DOCUMENT EXTRACT
Host CPU resource usage will be measured during Prime Time and Nonprime Time hours and will include all components of Host CPU time (including systems overhead) logged through System Management Facilities (SMF) Type 70 for MVS, or other mutually agreeable substitute.

 

IBM / FRANKLIN CONFIDENTIAL    Page 3 of 6
AMENDMENT 6 01-04-2006 FINAL-FINAL.doc    Amendment Number 6


  3) Section 5.5a is hereby deleted in its entirety and replaced with the following:

Resource Usage in this category will be measured monthly as the total number of IBM full time equivalents supporting Production Control Services, as described in Schedule A and set forth in Revision 1 to Exhibit C-1.

 

  4) Add the following as Section 5.8:

 

  5.8 MQ Series

 

  (a) Resource Usage for this category will be measured monthly as the total number of MQ Series Queue Managers managed by IBM on In-Scope servers.

 

  (b) The Baseline for this resource category is set forth in Exhibit C-1.

 

  (c) One MQ Series Queue Manager equals one RU.

 

  (d) The MQ Series Baseline set forth in Exhibit C-1 reflects the agreed quantity of MQ Series Resource Units included in the ASC.

 

  (e) ARCs and RRCs apply to this resource category beginning on the Amended Commencement Date.

TO DO
Rewrite the contract amendment from "3) Section 5.5a is" to "to Exhibit C-1.", putting "Operations Control Services" in place of "Production Control Services".

DATA RECORDS
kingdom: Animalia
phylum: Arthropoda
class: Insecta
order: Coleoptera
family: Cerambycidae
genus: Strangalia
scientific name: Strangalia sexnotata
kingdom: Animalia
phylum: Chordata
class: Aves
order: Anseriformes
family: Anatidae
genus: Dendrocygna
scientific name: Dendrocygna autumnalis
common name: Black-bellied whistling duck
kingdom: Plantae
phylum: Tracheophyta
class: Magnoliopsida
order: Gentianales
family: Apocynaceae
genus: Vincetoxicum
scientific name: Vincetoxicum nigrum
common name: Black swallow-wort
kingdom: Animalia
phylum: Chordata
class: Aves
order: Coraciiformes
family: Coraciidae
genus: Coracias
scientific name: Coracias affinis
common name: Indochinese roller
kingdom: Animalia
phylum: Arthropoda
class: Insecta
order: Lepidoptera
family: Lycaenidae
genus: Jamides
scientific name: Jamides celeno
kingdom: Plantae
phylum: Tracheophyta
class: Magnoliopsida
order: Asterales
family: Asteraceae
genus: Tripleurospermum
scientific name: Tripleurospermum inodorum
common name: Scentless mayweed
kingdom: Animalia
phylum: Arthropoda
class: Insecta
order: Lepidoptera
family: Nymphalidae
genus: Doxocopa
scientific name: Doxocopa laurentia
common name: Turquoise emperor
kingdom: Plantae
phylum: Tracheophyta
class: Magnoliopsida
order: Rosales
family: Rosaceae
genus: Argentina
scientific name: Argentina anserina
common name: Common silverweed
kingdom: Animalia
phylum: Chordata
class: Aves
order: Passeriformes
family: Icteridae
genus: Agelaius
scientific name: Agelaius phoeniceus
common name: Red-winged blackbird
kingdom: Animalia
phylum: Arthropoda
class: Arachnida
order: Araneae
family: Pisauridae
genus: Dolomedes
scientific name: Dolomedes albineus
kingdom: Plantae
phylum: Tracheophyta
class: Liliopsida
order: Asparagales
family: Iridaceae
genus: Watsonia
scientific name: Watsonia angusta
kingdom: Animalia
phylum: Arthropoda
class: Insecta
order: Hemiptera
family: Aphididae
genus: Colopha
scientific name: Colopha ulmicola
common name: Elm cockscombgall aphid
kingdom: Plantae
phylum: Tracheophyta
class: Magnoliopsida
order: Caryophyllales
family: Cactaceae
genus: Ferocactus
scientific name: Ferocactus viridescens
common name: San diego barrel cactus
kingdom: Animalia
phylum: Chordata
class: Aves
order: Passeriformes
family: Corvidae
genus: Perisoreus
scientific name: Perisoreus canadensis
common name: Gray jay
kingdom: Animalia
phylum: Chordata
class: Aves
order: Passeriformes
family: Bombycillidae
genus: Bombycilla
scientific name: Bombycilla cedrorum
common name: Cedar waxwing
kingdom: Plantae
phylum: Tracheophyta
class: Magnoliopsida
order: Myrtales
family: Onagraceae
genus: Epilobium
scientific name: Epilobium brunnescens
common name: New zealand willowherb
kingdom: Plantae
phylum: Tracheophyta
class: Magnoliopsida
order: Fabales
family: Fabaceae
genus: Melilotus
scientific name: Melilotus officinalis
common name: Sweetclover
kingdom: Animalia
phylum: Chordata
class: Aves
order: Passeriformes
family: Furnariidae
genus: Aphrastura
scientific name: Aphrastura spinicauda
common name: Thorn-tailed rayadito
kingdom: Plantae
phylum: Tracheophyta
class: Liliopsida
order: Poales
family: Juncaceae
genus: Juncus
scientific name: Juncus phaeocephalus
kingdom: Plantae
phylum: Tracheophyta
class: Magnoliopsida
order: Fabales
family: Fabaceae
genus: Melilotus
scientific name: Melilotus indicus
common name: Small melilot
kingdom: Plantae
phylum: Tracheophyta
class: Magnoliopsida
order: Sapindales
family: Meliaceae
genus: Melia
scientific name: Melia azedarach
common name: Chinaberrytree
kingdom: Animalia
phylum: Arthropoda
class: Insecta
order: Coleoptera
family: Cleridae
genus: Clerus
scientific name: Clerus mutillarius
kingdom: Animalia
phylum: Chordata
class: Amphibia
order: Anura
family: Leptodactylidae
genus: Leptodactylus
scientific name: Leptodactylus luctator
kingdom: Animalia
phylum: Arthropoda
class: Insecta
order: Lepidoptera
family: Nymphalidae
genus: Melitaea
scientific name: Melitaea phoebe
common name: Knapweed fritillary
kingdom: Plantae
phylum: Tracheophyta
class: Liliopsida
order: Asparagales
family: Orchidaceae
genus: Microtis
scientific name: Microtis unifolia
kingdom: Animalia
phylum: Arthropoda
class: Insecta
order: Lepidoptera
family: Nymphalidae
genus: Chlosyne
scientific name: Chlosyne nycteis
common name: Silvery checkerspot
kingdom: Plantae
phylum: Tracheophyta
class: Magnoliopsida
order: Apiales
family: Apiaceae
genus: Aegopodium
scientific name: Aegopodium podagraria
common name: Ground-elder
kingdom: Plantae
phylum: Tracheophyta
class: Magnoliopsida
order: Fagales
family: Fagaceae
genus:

THE RESPONSE
3) Section 5.5a is hereby deleted in its entirety and replaced with the following:

Resource Usage in this category will be measured monthly as the total number of IBM full time equivalents supporting Operations Control Services, as described in Schedule A and set forth in Revision 1 to Exhibit C-1.